Work instruction
Down to the last line, set down the listing below exactly, apart from its pictures.
Given data START
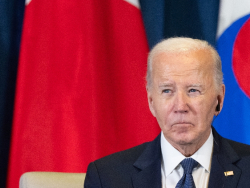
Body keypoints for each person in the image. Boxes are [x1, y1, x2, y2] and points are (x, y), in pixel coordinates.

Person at [84, 37, 250, 188]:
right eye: (167, 91)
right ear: (151, 102)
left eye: (193, 90)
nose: (180, 106)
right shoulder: (106, 177)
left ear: (219, 99)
Given data END
Answer for the task
Body keypoints for each person in the image. Boxes are [x1, y1, x2, y2] and points are (x, y), in pixel coordinates.

Person at [84, 37, 250, 188]:
right eye: (167, 91)
right ear: (151, 102)
left eye: (193, 90)
nose: (180, 106)
right shoulder: (106, 177)
left ear: (219, 99)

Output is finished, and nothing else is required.